As noted in our previous blog post, Challenging the Conflict Minerals Rule – Will the Court of Appeals Decide?, conflict minerals and resource extraction disclosure have been on a parallel path since Congress included them both in the Dodd-Frank Act. Section 1502 of Dodd-Frank required the SEC to issue rules relating to disclosure about the use of conflict minerals that are necessary to the functionality or production of products. Section 1504 of Dodd-Frank required the SEC to issue rules relating to payments made by a resource extraction issuer to foreign governments in connection with the commercial development of oil, natural gas or minerals. Both sections amended Section 13 of the Securities Exchange Act by adding new subsections to the end of the section. The SEC issued the conflict minerals rule and the resource extraction disclosure rule at the same hearing on the same day – August 22, 2012. The SEC went on to require that issuers use the same newly created form – Form SD – for reporting.
The paths of the two rules continued in parallel as each was subject to its own legal challenge. The conflict minerals rule was challenged by the National Association of Manufacturers, the U.S. Chamber of Commerce and the Business Roundtable in NAM vs. SEC. The resource extraction rule was challenged by American Petroleum Institute, the U.S. Chamber of Commerce, the Independent Petroleum Association and the National Foreign Trade Council in API vs. SEC. Both cases took similar procedural routes. Initial hopes that the US Court of Appeals would be the proper venue for a legal challenge were rejected, and each case was sent to the US District Court for consideration. The parties in both cases agreed that the case would be decided on the briefs that had already been filed with the Court of Appeals. Oral argument was heard on cross motions for summary judgment in API vs. SEC on June 7, 2013. Oral argument was heard on cross motions for summary judgment in NAM vs. SEC on July 1, 2013.

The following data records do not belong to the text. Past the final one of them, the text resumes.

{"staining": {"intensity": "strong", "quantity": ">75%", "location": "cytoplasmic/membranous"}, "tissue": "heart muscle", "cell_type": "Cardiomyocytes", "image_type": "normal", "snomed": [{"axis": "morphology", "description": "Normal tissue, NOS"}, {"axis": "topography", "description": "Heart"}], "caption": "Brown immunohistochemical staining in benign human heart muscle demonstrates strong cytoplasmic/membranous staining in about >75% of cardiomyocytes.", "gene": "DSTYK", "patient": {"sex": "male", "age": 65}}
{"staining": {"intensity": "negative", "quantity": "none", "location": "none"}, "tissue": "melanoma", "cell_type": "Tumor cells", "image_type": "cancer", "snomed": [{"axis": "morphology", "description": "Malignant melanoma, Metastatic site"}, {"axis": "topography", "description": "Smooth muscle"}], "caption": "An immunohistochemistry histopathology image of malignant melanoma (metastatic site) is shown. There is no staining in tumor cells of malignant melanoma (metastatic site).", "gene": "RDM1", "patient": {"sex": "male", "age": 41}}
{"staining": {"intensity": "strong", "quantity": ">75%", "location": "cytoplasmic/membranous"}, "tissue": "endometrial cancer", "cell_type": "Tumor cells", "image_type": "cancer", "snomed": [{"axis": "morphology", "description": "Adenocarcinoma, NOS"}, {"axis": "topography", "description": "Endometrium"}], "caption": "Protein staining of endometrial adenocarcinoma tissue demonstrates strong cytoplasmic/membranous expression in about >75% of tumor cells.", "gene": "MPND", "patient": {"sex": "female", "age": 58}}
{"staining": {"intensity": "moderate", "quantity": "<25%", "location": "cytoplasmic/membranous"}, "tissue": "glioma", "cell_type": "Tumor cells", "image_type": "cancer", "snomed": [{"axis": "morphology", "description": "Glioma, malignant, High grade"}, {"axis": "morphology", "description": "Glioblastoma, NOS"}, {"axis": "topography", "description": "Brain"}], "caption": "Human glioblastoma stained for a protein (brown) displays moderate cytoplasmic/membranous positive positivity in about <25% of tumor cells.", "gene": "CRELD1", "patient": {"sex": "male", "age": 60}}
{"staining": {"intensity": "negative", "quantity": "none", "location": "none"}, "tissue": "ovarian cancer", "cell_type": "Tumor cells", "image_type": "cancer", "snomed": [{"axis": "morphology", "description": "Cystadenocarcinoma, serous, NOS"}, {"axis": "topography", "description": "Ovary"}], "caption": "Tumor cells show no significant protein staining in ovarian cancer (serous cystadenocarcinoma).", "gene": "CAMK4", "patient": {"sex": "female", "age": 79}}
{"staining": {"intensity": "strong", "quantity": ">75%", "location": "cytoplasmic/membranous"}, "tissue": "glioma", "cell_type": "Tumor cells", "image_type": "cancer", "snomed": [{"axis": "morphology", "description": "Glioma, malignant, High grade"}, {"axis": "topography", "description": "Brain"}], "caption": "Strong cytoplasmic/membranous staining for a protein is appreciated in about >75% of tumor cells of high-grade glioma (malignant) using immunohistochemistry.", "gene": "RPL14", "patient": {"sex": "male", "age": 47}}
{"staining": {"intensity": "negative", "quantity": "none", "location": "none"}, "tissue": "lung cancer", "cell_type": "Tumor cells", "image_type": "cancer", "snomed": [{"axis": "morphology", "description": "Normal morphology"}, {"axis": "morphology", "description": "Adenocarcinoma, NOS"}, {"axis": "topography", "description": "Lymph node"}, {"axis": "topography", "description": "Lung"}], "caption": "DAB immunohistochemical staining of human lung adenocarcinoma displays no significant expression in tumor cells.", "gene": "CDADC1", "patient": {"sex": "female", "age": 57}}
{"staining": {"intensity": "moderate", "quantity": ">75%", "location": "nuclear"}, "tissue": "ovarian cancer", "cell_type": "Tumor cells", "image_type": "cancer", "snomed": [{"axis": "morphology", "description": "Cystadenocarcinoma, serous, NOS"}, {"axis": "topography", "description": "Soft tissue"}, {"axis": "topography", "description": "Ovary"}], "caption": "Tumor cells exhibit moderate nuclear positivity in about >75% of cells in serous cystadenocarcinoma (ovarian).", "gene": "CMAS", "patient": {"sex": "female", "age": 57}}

On July 2, 2013 (just one day after the oral argument in the conflict minerals challenge), Judge Bates of the US District Court for the District of Columbia issued an opinion in API vs. SEC granting the plaintiffs’ motion for summary judgment, vacating the resource extraction disclosure rule and remanding it to the SEC for further proceedings.
Judge Bates determined that the SEC wrongly concluded that Section 1504 required public disclosure of the resource extraction payment information. He also held that the SEC’s decision to deny any exemption to the rule’s requirements was, given the limited explanation of the SEC’s reasoning for that denial, “arbitrary and capricious.” Having concluded that the SEC’s action was “invalid,” he determined that the proper remedy was to vacate the rule and remand it to the SEC for further proceedings.
Several arguments made in the legal challenge to the conflict minerals rule are similar to those made in API vs. SEC. At the conclusion of Monday’s oral argument in NAM vs. SEC, Judge Wilkins indicated that he would render a decision on the motions for summary judgment as soon as he could do so. It will be interesting to see whether the court’s ruling keeps these two sister rules on a parallel track. It appears that we won’t have long to wonder about the next stage of the legal challenge.